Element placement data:
·····

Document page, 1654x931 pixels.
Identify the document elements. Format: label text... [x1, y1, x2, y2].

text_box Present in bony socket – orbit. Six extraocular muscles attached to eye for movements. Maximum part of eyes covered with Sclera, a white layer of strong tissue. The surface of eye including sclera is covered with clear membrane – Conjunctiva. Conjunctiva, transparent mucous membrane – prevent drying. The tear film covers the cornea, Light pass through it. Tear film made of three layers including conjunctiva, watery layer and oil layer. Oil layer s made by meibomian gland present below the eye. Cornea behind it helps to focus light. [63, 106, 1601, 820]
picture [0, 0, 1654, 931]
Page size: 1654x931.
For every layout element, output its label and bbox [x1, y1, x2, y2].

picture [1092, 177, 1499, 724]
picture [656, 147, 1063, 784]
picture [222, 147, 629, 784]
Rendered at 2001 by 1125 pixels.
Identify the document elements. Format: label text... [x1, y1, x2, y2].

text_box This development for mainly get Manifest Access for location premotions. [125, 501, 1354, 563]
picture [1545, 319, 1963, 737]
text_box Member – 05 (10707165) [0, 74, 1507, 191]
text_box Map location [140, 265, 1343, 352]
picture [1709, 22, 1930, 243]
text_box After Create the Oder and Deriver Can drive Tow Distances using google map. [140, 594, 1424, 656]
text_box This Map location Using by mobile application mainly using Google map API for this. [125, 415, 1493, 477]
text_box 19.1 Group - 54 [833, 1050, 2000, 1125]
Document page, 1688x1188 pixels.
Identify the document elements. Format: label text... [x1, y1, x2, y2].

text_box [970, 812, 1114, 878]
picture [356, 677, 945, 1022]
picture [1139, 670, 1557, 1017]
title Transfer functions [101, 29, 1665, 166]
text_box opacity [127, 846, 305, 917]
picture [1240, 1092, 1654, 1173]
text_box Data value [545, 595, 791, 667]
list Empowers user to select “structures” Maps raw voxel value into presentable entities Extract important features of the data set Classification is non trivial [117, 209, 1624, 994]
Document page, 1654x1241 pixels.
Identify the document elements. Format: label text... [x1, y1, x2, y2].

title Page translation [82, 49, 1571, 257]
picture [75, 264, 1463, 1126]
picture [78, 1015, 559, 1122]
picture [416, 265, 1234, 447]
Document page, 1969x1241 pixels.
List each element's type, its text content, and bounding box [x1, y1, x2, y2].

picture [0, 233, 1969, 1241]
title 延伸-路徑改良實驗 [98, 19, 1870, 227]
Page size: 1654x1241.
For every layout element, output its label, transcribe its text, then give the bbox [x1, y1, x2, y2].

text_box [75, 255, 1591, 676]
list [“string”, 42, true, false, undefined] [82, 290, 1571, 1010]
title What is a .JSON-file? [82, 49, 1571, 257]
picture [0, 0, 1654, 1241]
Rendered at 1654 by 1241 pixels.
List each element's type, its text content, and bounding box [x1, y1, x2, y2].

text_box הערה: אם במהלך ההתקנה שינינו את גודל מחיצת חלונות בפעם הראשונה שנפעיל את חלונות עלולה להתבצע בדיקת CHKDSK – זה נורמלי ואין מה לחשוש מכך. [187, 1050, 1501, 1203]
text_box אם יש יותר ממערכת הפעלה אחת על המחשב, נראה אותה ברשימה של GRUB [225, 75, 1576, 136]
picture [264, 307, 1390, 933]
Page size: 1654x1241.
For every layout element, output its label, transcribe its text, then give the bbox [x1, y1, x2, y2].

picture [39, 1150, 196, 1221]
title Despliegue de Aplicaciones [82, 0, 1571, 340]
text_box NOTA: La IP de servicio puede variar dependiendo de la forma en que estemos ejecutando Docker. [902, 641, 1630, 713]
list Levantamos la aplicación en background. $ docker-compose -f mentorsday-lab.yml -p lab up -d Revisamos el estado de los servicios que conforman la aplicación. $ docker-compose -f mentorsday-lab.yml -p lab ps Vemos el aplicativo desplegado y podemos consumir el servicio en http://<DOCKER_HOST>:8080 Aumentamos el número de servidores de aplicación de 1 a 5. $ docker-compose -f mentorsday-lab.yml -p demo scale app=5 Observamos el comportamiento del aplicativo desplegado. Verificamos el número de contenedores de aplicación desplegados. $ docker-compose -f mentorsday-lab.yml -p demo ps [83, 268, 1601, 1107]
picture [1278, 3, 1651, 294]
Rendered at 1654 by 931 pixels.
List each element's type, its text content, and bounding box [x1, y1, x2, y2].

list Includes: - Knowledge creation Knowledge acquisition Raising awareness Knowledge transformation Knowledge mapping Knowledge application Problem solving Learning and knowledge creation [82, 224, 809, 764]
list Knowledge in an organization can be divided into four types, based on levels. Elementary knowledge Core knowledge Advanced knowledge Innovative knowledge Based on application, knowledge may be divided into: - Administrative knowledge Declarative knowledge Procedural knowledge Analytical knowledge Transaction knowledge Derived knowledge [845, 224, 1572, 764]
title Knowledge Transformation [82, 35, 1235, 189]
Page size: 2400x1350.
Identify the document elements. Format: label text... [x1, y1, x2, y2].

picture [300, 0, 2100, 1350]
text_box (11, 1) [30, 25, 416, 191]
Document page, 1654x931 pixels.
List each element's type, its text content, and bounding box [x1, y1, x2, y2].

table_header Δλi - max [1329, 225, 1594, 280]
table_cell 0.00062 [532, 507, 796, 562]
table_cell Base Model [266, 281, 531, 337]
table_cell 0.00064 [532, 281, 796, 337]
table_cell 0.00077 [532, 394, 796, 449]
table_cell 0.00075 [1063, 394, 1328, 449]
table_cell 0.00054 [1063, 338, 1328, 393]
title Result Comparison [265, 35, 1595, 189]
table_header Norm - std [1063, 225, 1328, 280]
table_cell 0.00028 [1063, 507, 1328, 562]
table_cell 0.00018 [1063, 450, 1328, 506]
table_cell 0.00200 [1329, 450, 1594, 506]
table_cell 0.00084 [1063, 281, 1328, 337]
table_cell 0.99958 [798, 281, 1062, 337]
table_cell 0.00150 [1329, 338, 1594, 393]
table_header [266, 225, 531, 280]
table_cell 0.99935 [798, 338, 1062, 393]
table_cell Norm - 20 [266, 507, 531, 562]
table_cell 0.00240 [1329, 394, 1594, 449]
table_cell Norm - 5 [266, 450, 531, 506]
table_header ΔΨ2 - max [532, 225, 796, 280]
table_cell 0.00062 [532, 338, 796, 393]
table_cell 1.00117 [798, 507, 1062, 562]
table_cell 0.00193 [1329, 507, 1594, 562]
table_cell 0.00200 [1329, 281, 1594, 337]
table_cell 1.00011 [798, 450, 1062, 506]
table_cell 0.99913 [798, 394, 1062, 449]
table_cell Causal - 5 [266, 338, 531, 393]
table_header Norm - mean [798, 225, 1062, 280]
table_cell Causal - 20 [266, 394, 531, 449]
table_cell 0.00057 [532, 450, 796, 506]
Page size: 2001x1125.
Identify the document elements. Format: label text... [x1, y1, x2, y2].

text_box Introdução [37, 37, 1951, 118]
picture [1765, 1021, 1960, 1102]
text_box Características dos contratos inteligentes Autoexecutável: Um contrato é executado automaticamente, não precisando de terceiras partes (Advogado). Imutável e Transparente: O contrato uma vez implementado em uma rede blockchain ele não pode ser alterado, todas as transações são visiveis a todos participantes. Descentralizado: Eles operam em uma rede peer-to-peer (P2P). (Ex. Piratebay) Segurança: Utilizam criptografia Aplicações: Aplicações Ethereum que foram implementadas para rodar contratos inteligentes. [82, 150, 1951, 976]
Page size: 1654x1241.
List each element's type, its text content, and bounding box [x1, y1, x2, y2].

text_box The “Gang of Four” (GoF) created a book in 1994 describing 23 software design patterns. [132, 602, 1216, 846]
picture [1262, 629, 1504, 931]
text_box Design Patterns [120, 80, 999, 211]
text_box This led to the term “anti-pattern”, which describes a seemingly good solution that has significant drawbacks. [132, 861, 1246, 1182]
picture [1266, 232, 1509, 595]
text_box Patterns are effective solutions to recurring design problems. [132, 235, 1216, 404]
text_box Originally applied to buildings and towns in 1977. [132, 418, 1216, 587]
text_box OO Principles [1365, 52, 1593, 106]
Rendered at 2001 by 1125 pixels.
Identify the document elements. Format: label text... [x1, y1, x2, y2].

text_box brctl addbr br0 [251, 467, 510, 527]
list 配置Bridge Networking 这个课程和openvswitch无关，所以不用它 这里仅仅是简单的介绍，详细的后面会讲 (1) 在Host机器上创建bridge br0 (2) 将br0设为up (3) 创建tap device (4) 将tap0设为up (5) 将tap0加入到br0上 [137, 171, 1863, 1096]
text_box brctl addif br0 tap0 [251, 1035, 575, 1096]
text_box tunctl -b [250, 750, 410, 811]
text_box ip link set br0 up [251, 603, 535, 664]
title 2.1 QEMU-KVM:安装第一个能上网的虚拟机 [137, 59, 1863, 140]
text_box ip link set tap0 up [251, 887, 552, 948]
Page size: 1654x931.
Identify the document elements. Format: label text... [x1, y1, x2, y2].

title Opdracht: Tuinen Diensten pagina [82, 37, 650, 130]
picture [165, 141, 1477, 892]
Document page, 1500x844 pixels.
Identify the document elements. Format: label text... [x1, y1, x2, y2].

·····

> **WHAT IS ASKED**
Reproduce, without any change, the items between the line holding "Rendered at 1654 by 1241 pixels." and the line holding "picture [1278, 3, 1651, 294]", inclusive.

> **EXERCISE ANSWER**
Rendered at 1654 by 1241 pixels.
List each element's type, its text content, and bounding box [x1, y1, x2, y2].

text_box הערה: אם במהלך ההתקנה שינינו את גודל מחיצת חלונות בפעם הראשונה שנפעיל את חלונות עלולה להתבצע בדיקת CHKDSK – זה נורמלי ואין מה לחשוש מכך. [187, 1050, 1501, 1203]
text_box אם יש יותר ממערכת הפעלה אחת על המחשב, נראה אותה ברשימה של GRUB [225, 75, 1576, 136]
picture [264, 307, 1390, 933]
Page size: 1654x1241.
For every layout element, output its label, transcribe its text, then give the bbox [x1, y1, x2, y2].

picture [39, 1150, 196, 1221]
title Despliegue de Aplicaciones [82, 0, 1571, 340]
text_box NOTA: La IP de servicio puede variar dependiendo de la forma en que estemos ejecutando Docker. [902, 641, 1630, 713]
list Levantamos la aplicación en background. $ docker-compose -f mentorsday-lab.yml -p lab up -d Revisamos el estado de los servicios que conforman la aplicación. $ docker-compose -f mentorsday-lab.yml -p lab ps Vemos el aplicativo desplegado y podemos consumir el servicio en http://<DOCKER_HOST>:8080 Aumentamos el número de servidores de aplicación de 1 a 5. $ docker-compose -f mentorsday-lab.yml -p demo scale app=5 Observamos el comportamiento del aplicativo desplegado. Verificamos el número de contenedores de aplicación desplegados. $ docker-compose -f mentorsday-lab.yml -p demo ps [83, 268, 1601, 1107]
picture [1278, 3, 1651, 294]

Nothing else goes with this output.